I don’t know, of course. Neither does anyone we’ll ever meet, probably. But I have heard very heated comments on the topic of whether the Lab at Wuhan might have been involved – some people saying that such a thing is impossible, and the technology doesn’t exist (yet). That’s a bold claim at the best of times – just because you are “an expert” and you can’t do something, it doesn’t mean it’s impossible. Especially if your dismissal includes “yet” – an admission that it could be possible, later (or maybe now, elsewhere). Others claim that the presence in the genome of various recognisable features “proves” that it was mutated in a sequence of animals.
Anyway, I came across this, which seems to me to be pretty conclusive about what’s possible these days. It’s a publication in the U.S. National Library of Medicine from 2014, about success at generating a version of a bat coronavirus, with greater ability to replicate both in vitro and in mice, “by incorporating the (SARS)-CoV spike (S) glycoprotein ectodomain”. Sound familiar?
A Mouse Model for Betacoronavirus Subgroup 2c Using a Bat Coronavirus Strain HKU5 Variant
Interested parties will want to read at least the whole abstract for themselves, but here are a couple of extracts: (emphasis mine)
Synthetic-genome platforms capable of reconstituting emerging zoonotic viral pathogens or their phylogenetic relatives provide new strategies for identifying broad-based therapeutics, evaluating vaccine outcomes, and studying viral pathogenesis. IMPORTANCE The 2012 outbreak of MERS-CoV raises the specter of another global epidemic, similar to the 2003 SARS-CoV epidemic. MERS-CoV is related to BtCoV HKU5 in target regions that are essential for drug and vaccine testing. Because no small animal model exists to evaluate MERS-CoV pathogenesis or to test vaccines, we constructed a recombinant BtCoV HKU5 that expressed a region of the SARS-CoV spike (S) glycoprotein, thereby allowing the recombinant virus to grow in cell culture and in mice.
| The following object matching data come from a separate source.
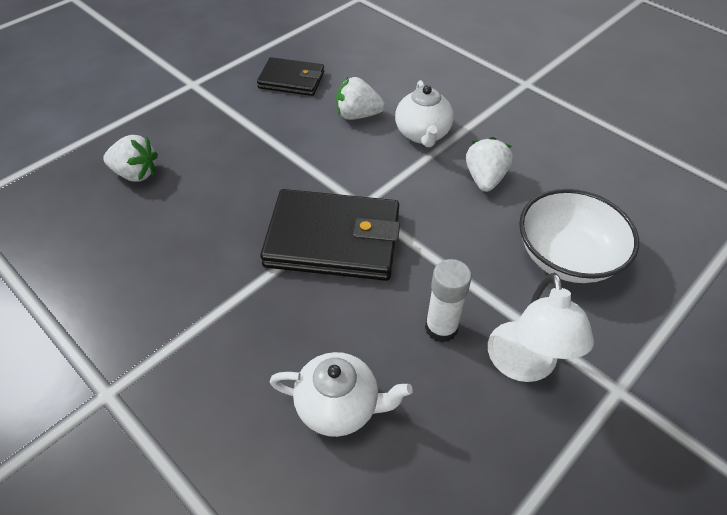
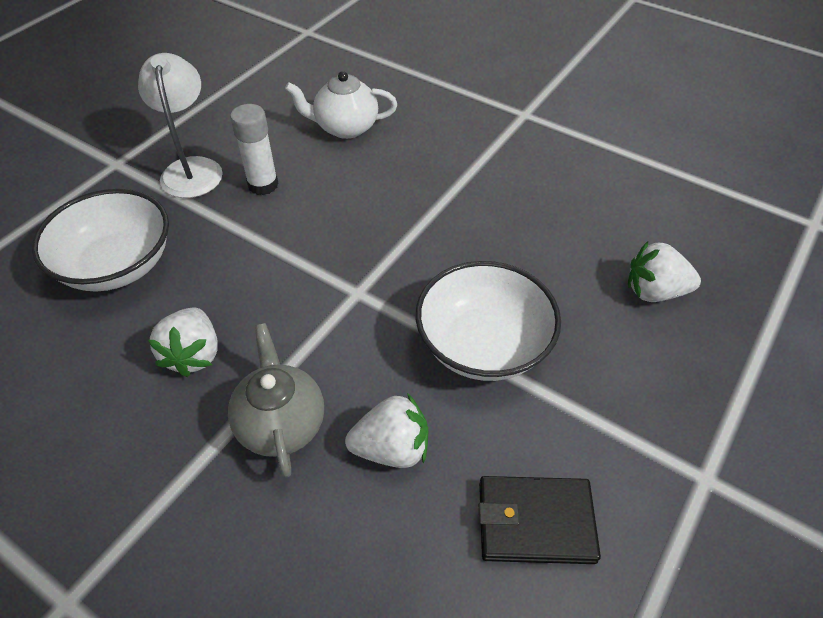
camera: 170 degrees right, 0 degrees up
black wallet [260,189,400,281] -> none
white teapot [395,80,454,147] -> grey teapot [228,323,324,478]
none -> white bowl [415,261,561,381]

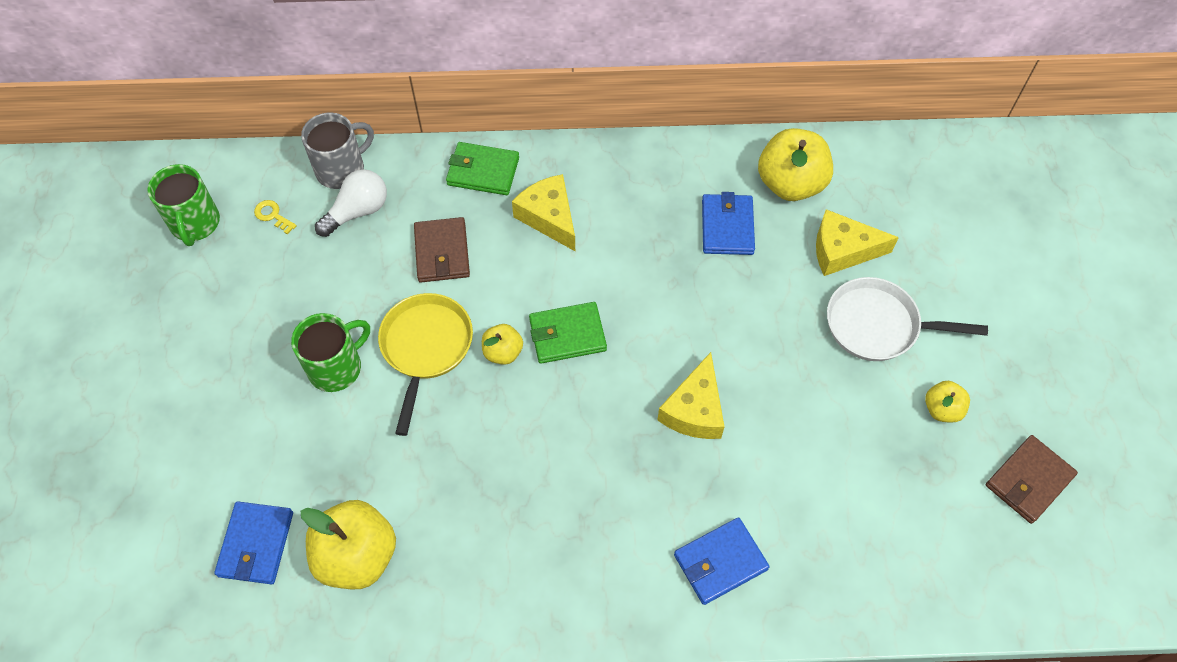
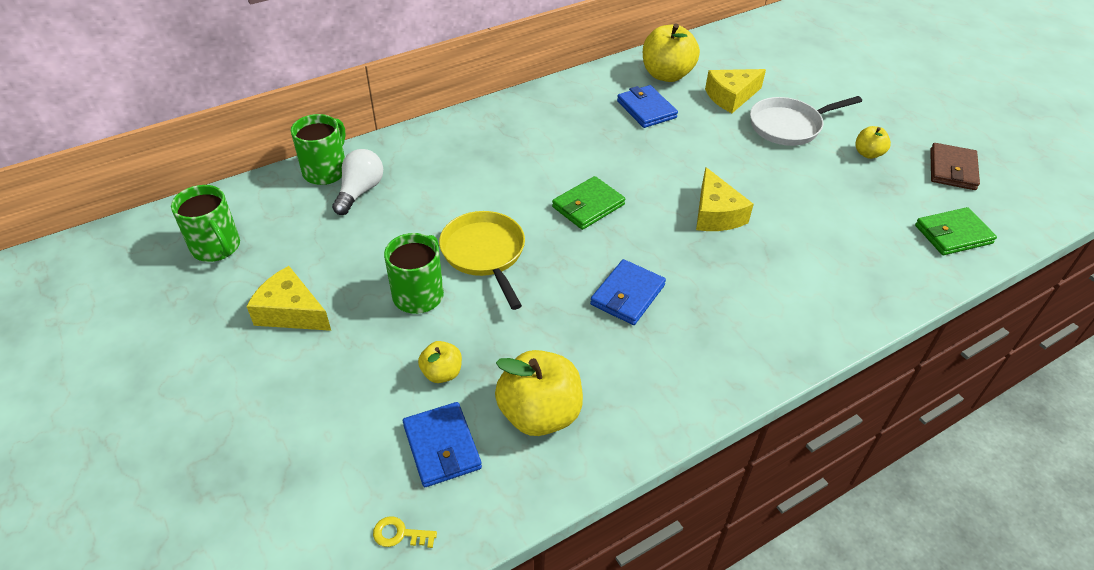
camera: 30 degrees left, 15 degrees down
yellow key [254,200,297,234] -> yellow key moved to [373,516,437,548]
grey mug [301,112,374,189] -> green mug [291,114,346,185]
brown wallet [414,217,470,283] -> none
green wallet [446,142,519,195] -> green wallet moved to [915,207,997,255]
yellow apple [482,324,523,365] -> yellow apple moved to [418,341,462,383]
yellow cheese [512,174,575,251] -> yellow cheese moved to [246,266,331,331]
blue wallet [674,517,770,605] -> blue wallet moved to [590,259,666,325]

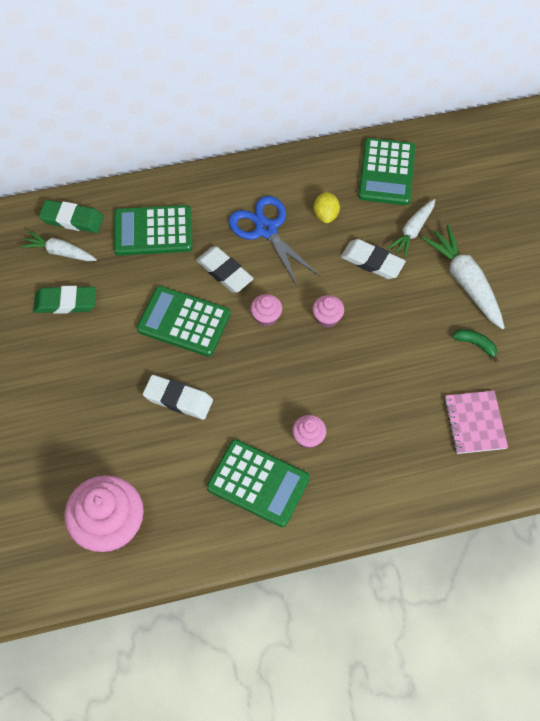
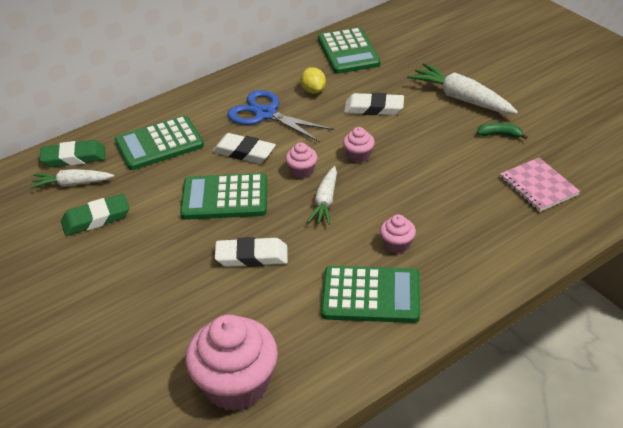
camera: 20 degrees left, 20 degrees down
white carrot [388,199,435,258] -> white carrot moved to [307,166,337,225]

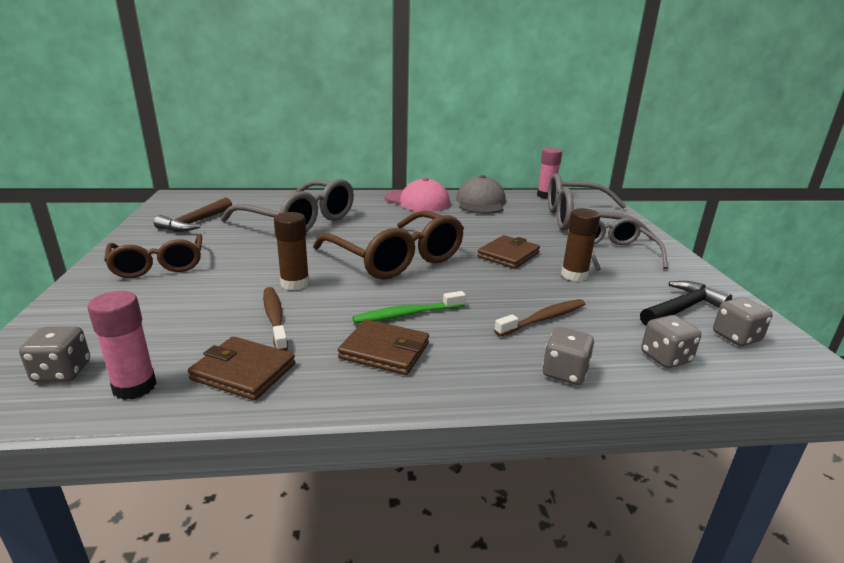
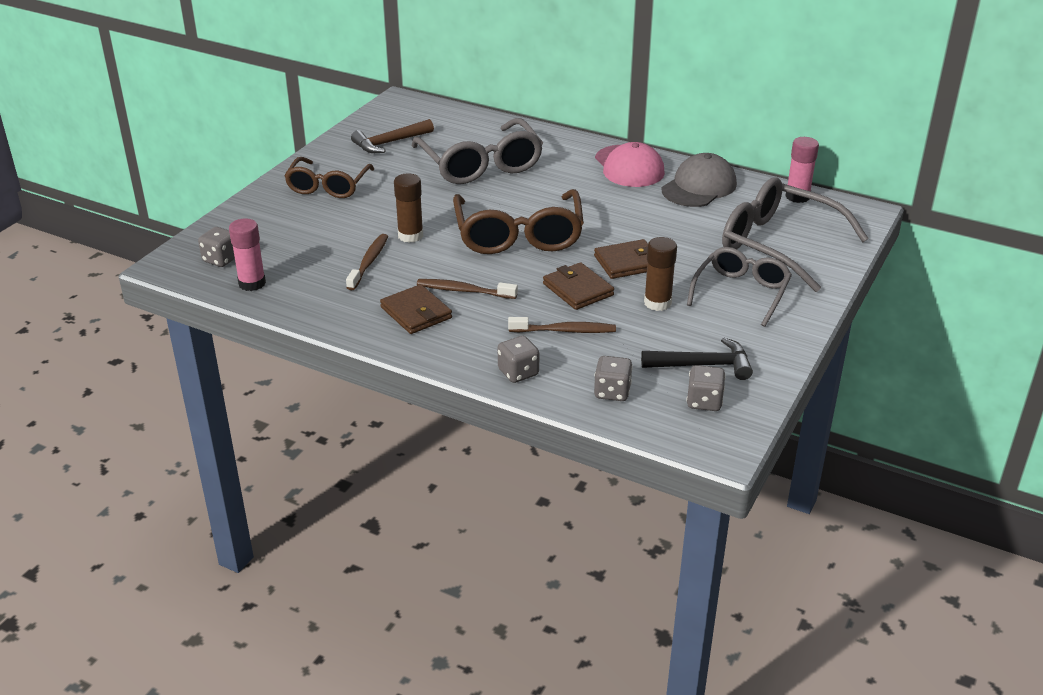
camera: 35 degrees right, 10 degrees up
brown wallet [188,336,295,400] -> brown wallet moved to [543,262,614,310]
green toothbrush [352,291,466,324] -> brown toothbrush [417,279,518,299]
I don’t profess to know a huge amount about either genetics or viruses, but I am pretty sure this shows that:
- current technology exists which can combine viruses in a way similar to zoonotic adaptation
- people are out there doing exactly that, with the specific goal of incorporating the SARS spike which attaches the virus to the ACE2 receptor in mouse (and human) respiratory cells into a bat corona virus – thereby making a potentially pandemic-capable “novel virus”.
Add to this the possibility that someone might make a mistake in a safety protocol somewhere, and a laboratory leak seems just as credible a source for SARS-CoV2 as any other story. IMHO.
I suspect that all those funding and performing such research have an (understandable) reluctance to (1) expose themselves to any blame, or (2) admit to the obvious risks of such undertakings. Hence the relegation of all “SARS-CoV-2 was released from a lab” ideas to the “conspiracy theory” bin.
It’s not a conspiracy theory – I’m not suggesting there has been any conspiracy at all. It’s just completely possible.